Paul:
Quite like Tom, I too think that its the first query that is more intriguing than the second one. (The expected cost for the indexscan (A) query is 4x the expected time for the 'Sequential Scan' (B) query !!)
Could you provide with the (complete output of) EXPLAIN ANALYZE times for both of these queries ? That would tell how much time it actually took as compared to the expected times.
Tom:
There is one thing though, that I couldn't really understand. Considering that A's correlation in pg_stats being very high compared to B, isn't it 'a better candidate' for a sequential scan as compared to B in this scenario ? Or is it the other way around ?
Regards,
Robins Tharakan
On 5/4/07, Tom Lane <tgl@xxxxxxxxxxxxx> wrote:
Paul Smith <paullocal@xxxxxxxxxx> writes:
> If I do
> EXPLAIN SELECT * FROM x ORDER BY a;
> it says
> Index Scan using y on x (cost=0.00..2903824.15 rows=1508057 width=152)
> That's what I'd expect
> However, if I do
> EXPLAIN SELECT * FROM x ORDER BY b;
> it says
> Sort (cost=711557.34..715327.48 rows=1508057
> width=152)
> Sort Key:
> b
> -> Seq Scan on x (cost=0.00..53203.57 rows=1508057 width=152)

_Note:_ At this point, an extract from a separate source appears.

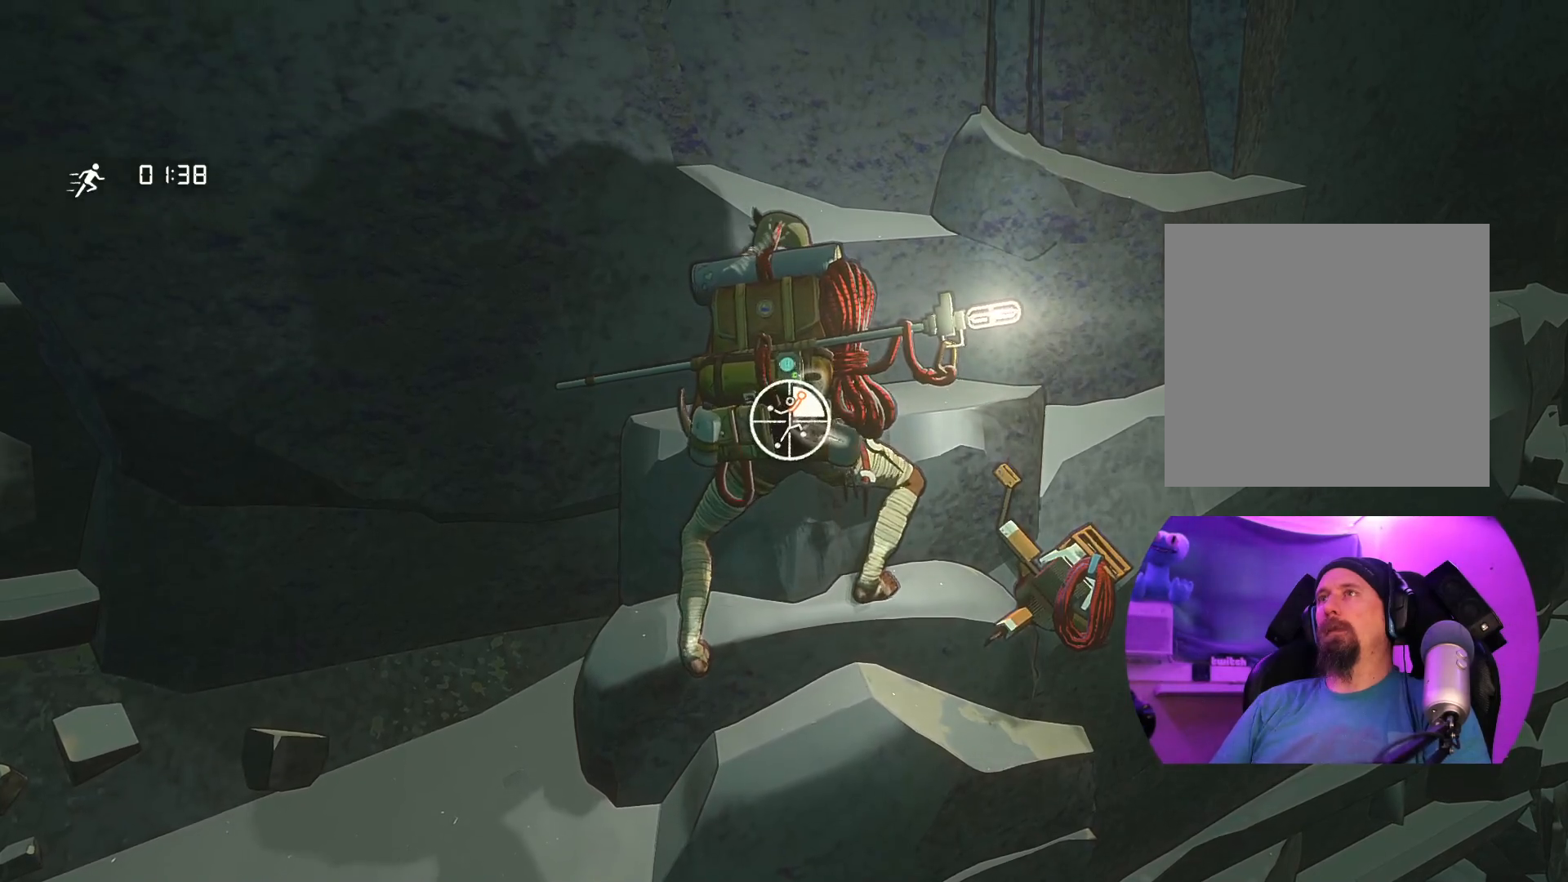
{"buttons": ["R1"], "left_stick": "down", "right_stick": "center", "events": [[167, "right_stick", "down"], [300, "left_stick", "down"], [300, "right_stick", "center"]]}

> Why doesn't it use the other index?
You have the question backwards: given those cost estimates, I'd wonder
why it doesn't do a sort in both cases. Offhand I think the sort cost
estimate is pretty much independent of the data itself, so it should
have come out with a cost near 715327 for sorting on A, so why's it
using an indexscan that costs more than 4x as much?
The indexscan cost estimate varies quite a bit depending on the
estimated correlation (physical ordering) of the column, so seeing
it do different things in the two cases isn't surprising in itself.

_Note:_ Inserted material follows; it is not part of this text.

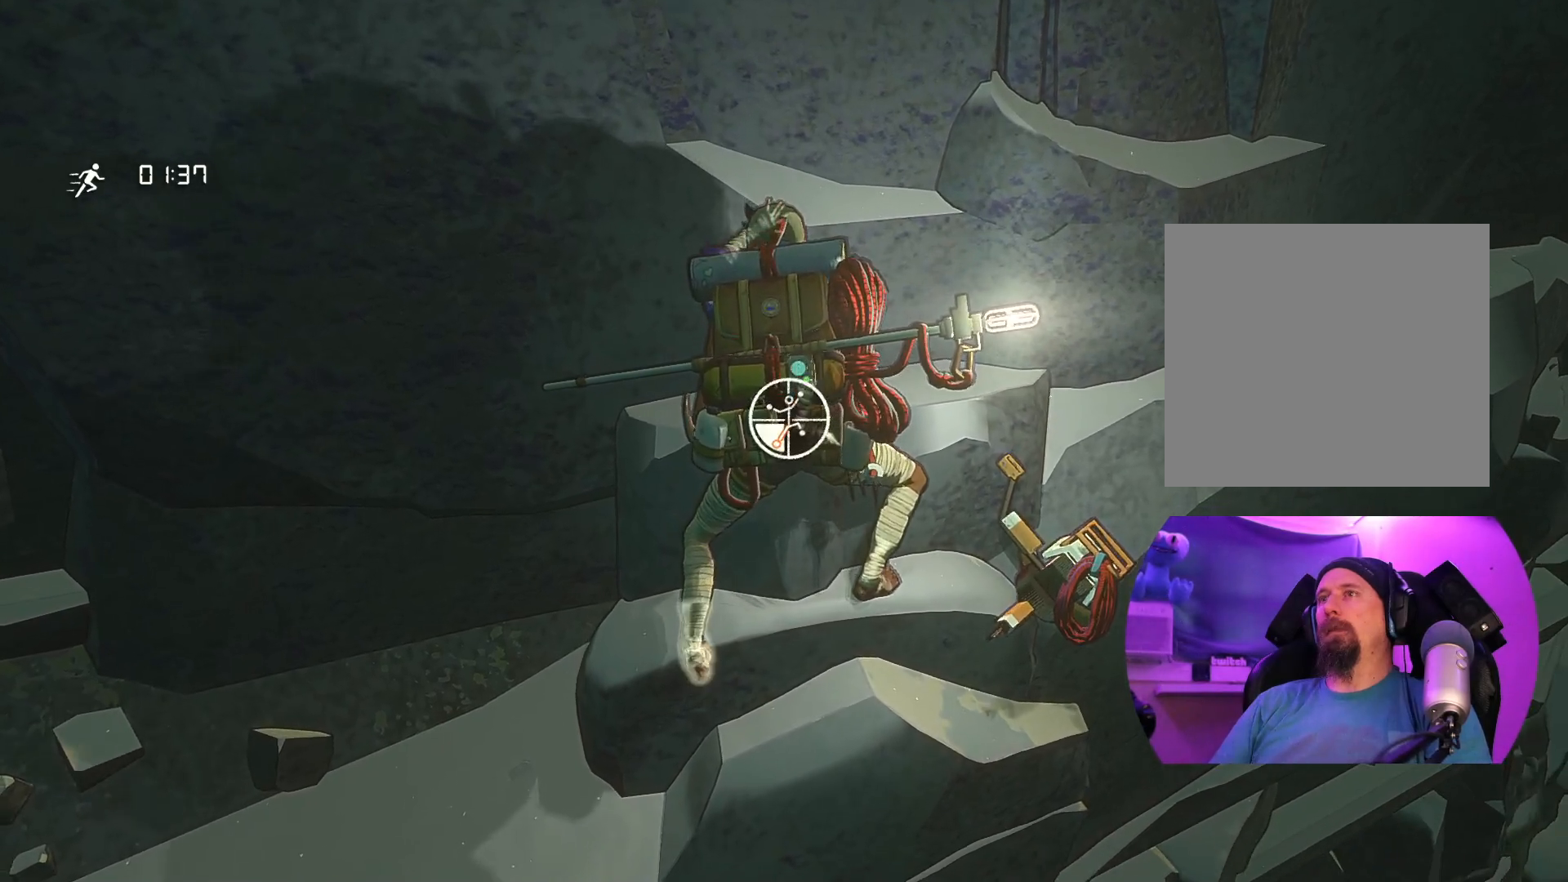
{"buttons": [], "left_stick": "up", "right_stick": "center", "events": [[200, "R1", "up"], [283, "left_stick", "up"]]}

But I think there's some relevant factor you've left out of the example.
As for getting the estimates more in line with reality, you probably
need to play with random_page_cost and/or effective_cache_size.
> Any ideas? To me it looks like a bug in the planner. I can't think of
> any logical reason not to use an existing index to retrieve a sorted
> listing of the data.
Sorry, but using a forced sort frequently *is* faster than a full-table
indexscan. It all depends on how much locality of reference there is,
ie how well the index order and physical table order match up. The
planner's statistical correlation estimate and cost parameters may be
far enough off to make it pick the wrong choice, but it's not a bug that
it considers the options.
regards, tom lane
---------------------------(end of broadcast)---------------------------
TIP 6: explain analyze is your friend
--
Robins